What is required ▸ Below are the records; locate each line with the word "Запеканка" and copy it.

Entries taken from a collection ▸
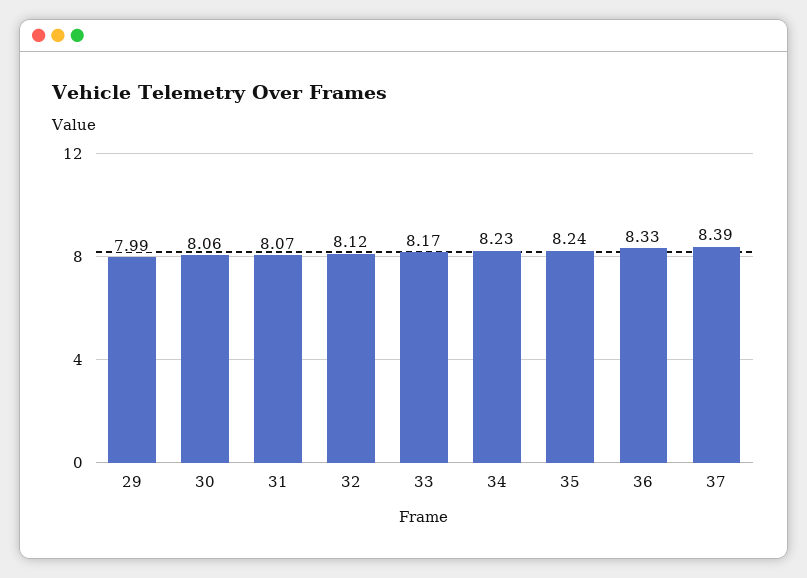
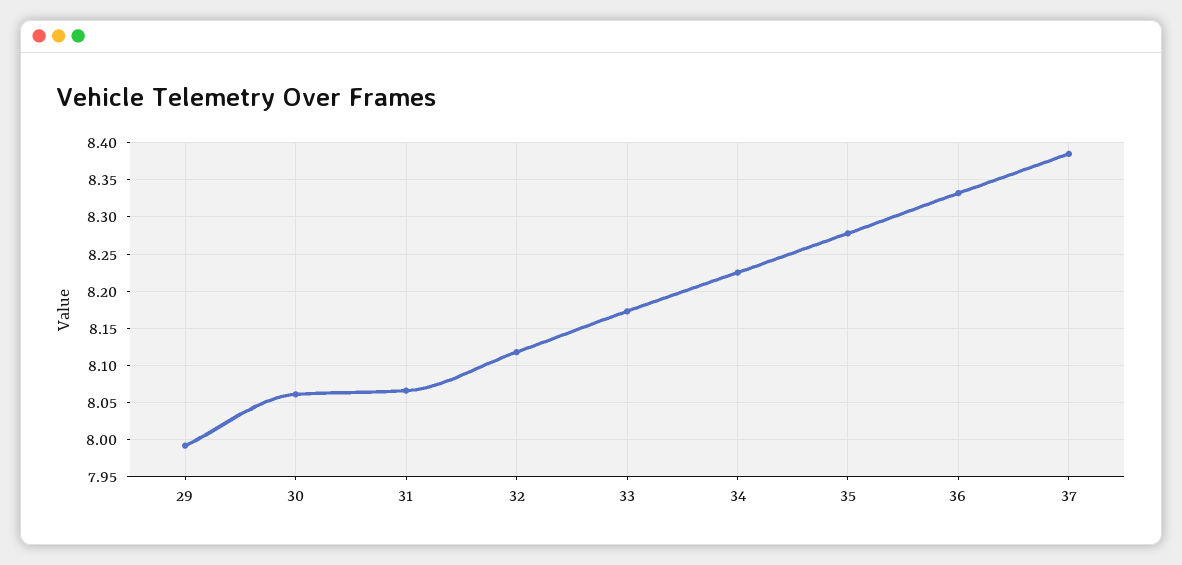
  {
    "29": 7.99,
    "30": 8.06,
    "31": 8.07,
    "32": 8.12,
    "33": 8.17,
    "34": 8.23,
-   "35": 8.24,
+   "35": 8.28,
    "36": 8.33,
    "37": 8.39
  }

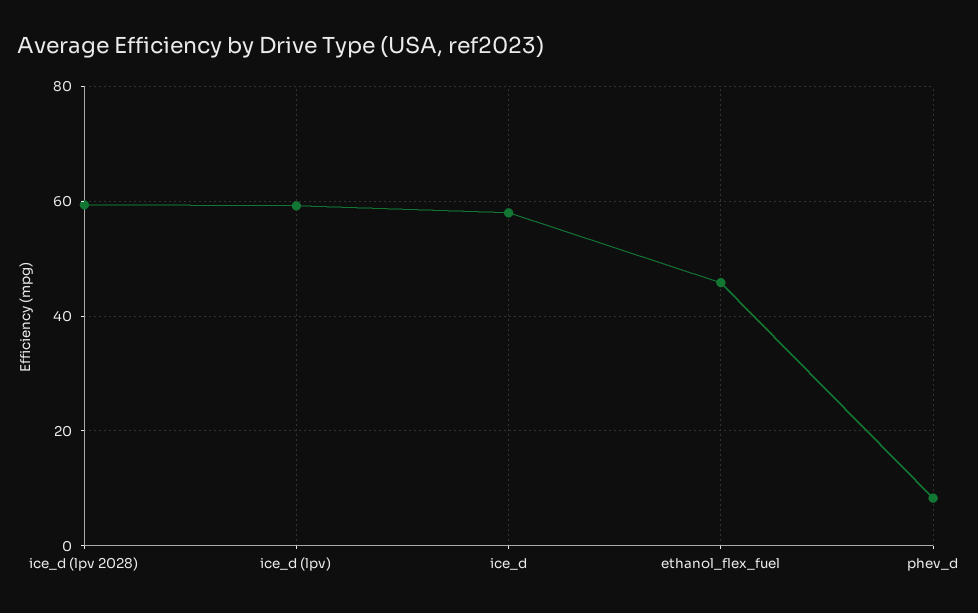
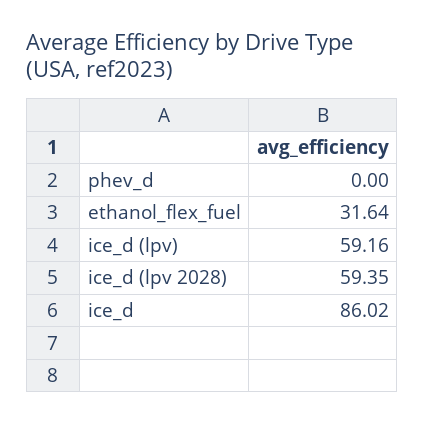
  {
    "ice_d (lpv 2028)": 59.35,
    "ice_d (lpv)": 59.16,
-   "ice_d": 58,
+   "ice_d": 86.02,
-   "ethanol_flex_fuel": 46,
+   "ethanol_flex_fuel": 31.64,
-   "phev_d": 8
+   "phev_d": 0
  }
...
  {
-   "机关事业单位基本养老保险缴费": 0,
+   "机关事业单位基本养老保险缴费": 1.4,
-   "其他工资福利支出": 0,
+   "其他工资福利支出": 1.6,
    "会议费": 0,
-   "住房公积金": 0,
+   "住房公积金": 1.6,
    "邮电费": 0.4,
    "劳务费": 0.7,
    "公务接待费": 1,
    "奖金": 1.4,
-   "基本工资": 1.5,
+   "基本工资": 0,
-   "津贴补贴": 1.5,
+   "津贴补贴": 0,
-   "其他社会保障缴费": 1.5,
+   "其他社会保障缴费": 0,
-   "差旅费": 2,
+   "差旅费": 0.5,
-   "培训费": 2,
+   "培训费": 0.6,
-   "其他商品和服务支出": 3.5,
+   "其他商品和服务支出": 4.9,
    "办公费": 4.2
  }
==
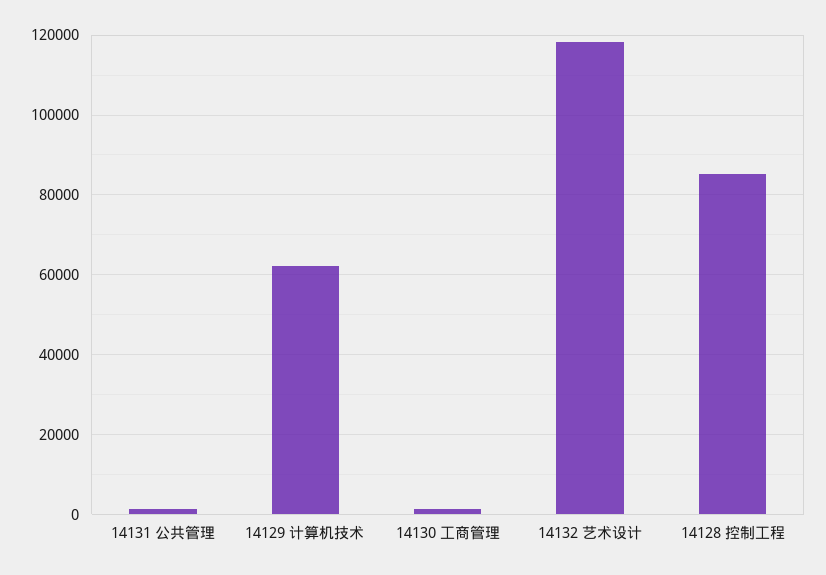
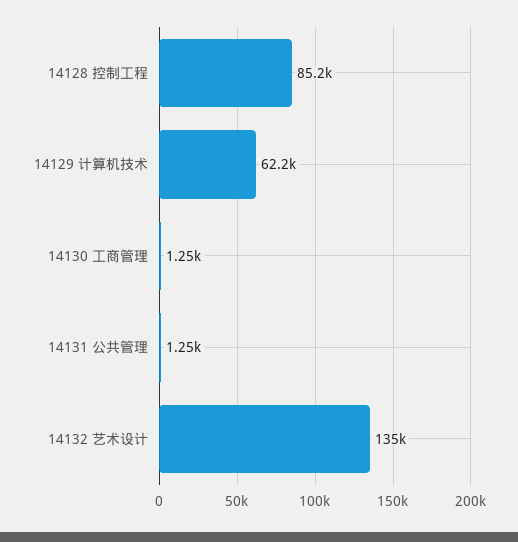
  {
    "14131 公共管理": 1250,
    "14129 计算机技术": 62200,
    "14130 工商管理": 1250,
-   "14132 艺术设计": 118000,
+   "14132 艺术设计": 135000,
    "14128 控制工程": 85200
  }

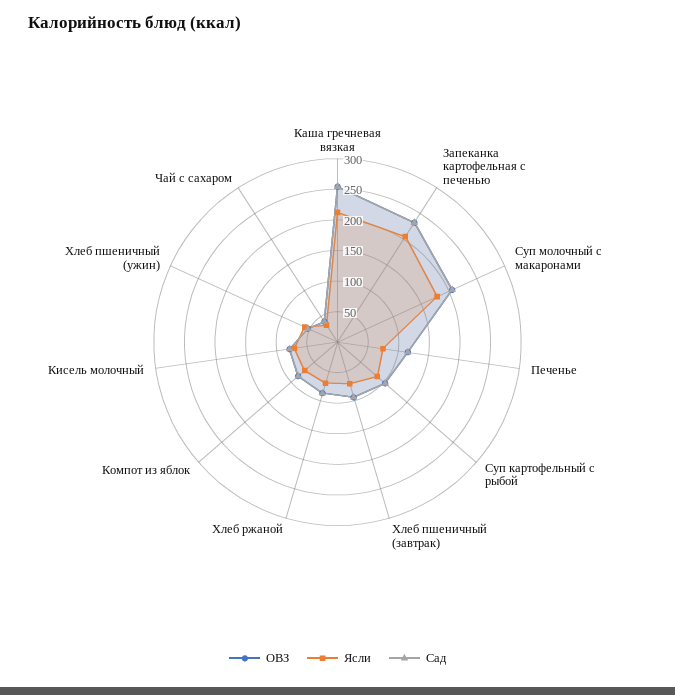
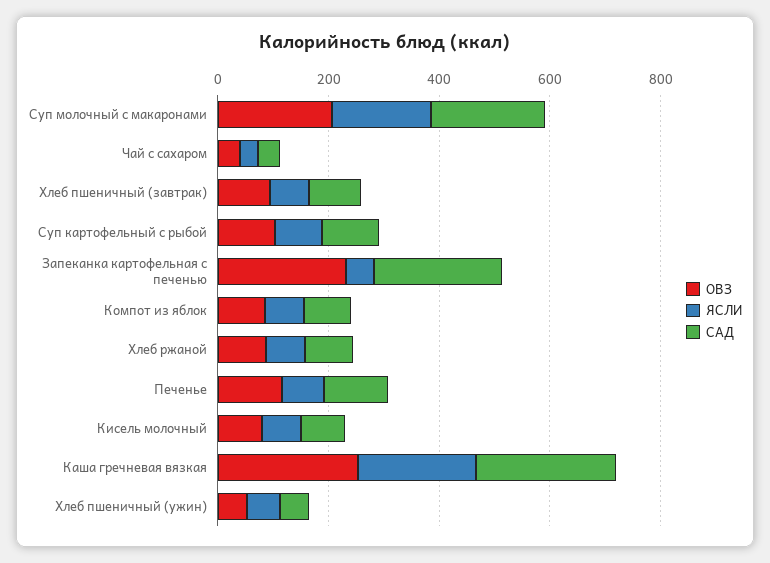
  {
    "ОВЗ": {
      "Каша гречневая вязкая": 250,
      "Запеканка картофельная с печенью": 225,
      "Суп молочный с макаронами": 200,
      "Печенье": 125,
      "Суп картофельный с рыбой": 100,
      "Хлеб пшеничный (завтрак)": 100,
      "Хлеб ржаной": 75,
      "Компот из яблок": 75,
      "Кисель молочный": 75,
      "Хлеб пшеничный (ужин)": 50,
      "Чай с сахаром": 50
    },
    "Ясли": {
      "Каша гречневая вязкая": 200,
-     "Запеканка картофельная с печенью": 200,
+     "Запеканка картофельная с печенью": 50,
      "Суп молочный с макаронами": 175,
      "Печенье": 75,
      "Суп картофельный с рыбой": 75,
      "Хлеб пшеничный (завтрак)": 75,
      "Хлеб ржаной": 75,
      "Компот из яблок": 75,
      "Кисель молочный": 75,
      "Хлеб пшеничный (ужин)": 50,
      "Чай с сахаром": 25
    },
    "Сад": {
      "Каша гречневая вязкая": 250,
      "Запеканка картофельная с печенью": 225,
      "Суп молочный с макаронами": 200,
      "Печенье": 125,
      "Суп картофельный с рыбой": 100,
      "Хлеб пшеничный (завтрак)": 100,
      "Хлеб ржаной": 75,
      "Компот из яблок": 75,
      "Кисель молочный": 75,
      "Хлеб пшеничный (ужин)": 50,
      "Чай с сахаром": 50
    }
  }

Written answer ▸
      "Запеканка картофельная с печенью": 225,
-     "Запеканка картофельная с печенью": 200,
+     "Запеканка картофельная с печенью": 50,
      "Запеканка картофельная с печенью": 225,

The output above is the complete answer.